Task list -
1/ In the oil tanker backlog piece, what does each diamond in the November 13 snapshot off Galveston represent?
2/ Please extend the oil tanker backlog piece by a few sentences, starting after its final line about crude sitting in ships off the Gulf Coast.

Excerpt -
= = = =
Oil Tanker Backlog in U.S. Gulf Seen as New Symbol of Glut
HOUSTON, Nov 10 (Reuters) – A traffic jam of oil tankers has emerged along the U.S. Texas coast this month, a snarl that some traders see as the latest sign of an unyielding global supply glut.




Oil Glut At 3 Billion Barrel Record
Overabundance of Texas Tea

A November 13 snapshot of oil tankers off Galveston illustrates the problem. Every diamond is an anchored oil tanker, waiting its turn to unload. The ship icons are those lucky tankers who have unloaded, or arriving tankers taking their place at the end of the line.




Busy days at Galveston as tankers crowd the anchorages
But the explanation for the crowded anchorages encompasses far more. George Los, senior market analyst in the projects group at tanker broker CR Weber & Co. told Seatrade Global: “The number of units anchored off of Galveston is largely indicative of congestion and ullage issues.”




Oil Glut Grows: 100 Million Barrels at Sea
It’s no different here. There’s a record amount of crude oil sitting in ships off the Gulf Coast.
= = = =
Data provided -
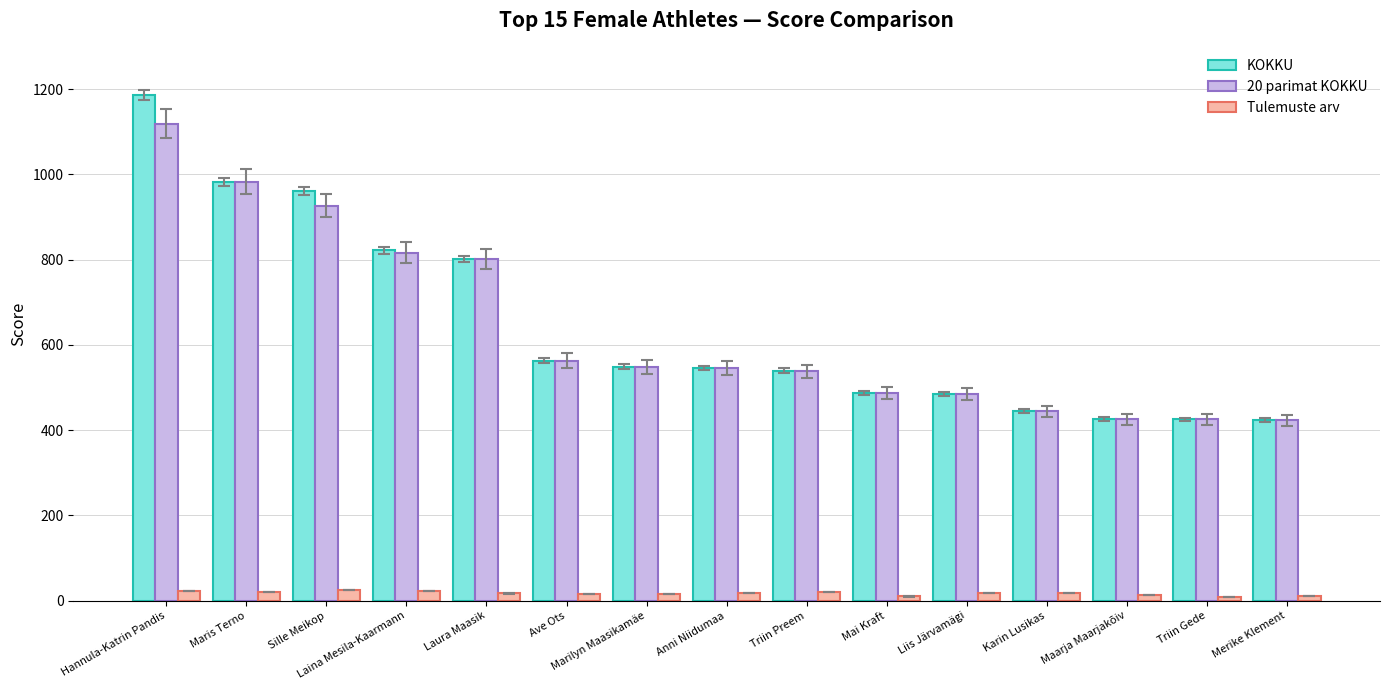

What is the label of the 8th bar from the right?

Anni Niidumaa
= = = =
Responses for each task -
1/ An anchored oil tanker waiting its turn to unload.

2/
There's plenty more but hopefully that's sufficient.

Also found this while digging around for additional sources so I appreciate your response or I might have missed it...


Mystery of the missing tanker: Ship carrying $100million in Kurdish oil vanishes from radar screens 60 miles off the coast of Texas



originally posted by: Soylent Green Is People

I'm not sure if I want to blindly believe a source who is using what appears to be a pseudonym...

It's never good to blindly believe anything, but to raise doubts just because of a user name is probably equally unwise, and is akin to stereotyping.
edit on 22-1-2016 by twitchy because: (no reason given)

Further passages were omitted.